### Extract
“For by grace are ye saved through faith; and that not of yourselves: it is the gift of God: 9 Not of works, lest any man should boast.” (Eph. 2:8-9) When Martin Luther began to ask the Lord, “How is a person justified in your sight?” he knew the importance of that question. The answer would determine his eternal destiny. Luther believed in heaven, and he believed in hell. He wanted to go to heaven, but he did not know how. So he asked the Lord, and God gave Him the answer. “The just shall live by faith!”
Luther came to understand that the doctrine of justification by faith is the article upon which the church stands or falls. “This doctrine [of justification by faith] is the head, and the cornerstone. It alone begets, nourishes, builds, preserves, and defends the church of God, and without it the church of God cannot exist for one hour….If the article of justification is lost, all Christian doctrine is lost at the same time.”That is the importance of this doctrine.

### Information provided

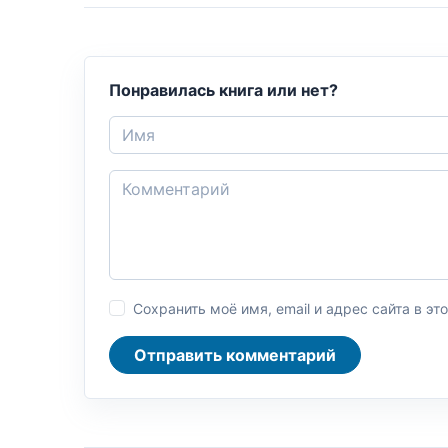
Понравилась книга или нет?
Сохранить моё имя, email и адрес сайта в 
Отправить комментарий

### Problem details
Write the next part of the piece on Martin Luther and justification by faith, picking up after its last sentence.

### Answer space
Despite its importance, Luther suspected that the doctrine of justification by faith alone would be short lived. He was right for today, once again, the world is enamored with being saved by good works. In this one area of religion, Muslims unite with Jews, Catholics, Hindus, Buddhist, Free Masons, and Secular Society to teach that salvation is based upon a person’s good works outweighing their bad deeds. So the doctrine of sola fide touches the very heart and soul of the gospel itself. John Calvin agreed with Luther. He said that the doctrine of justification by faith was the hinge upon which everything else turned.
In our generation, Dr. J. I. Packer has likened the doctrine of justification by faith alone to Atlas, in Greek mythology, whose task it was to carry the weight of the world upon his shoulders. The doctrine of Sola Fide holds up all other biblical doctrines.
Now the question the doctrine of justification seeks to answer is this: “How can an unjust and sinful person be found righteous in the sight of a God who is perfect?” The psalmist asked, “If thou, Lord, shouldest mark iniquities, O Lord, who shall stand?” (Psa. 130:3).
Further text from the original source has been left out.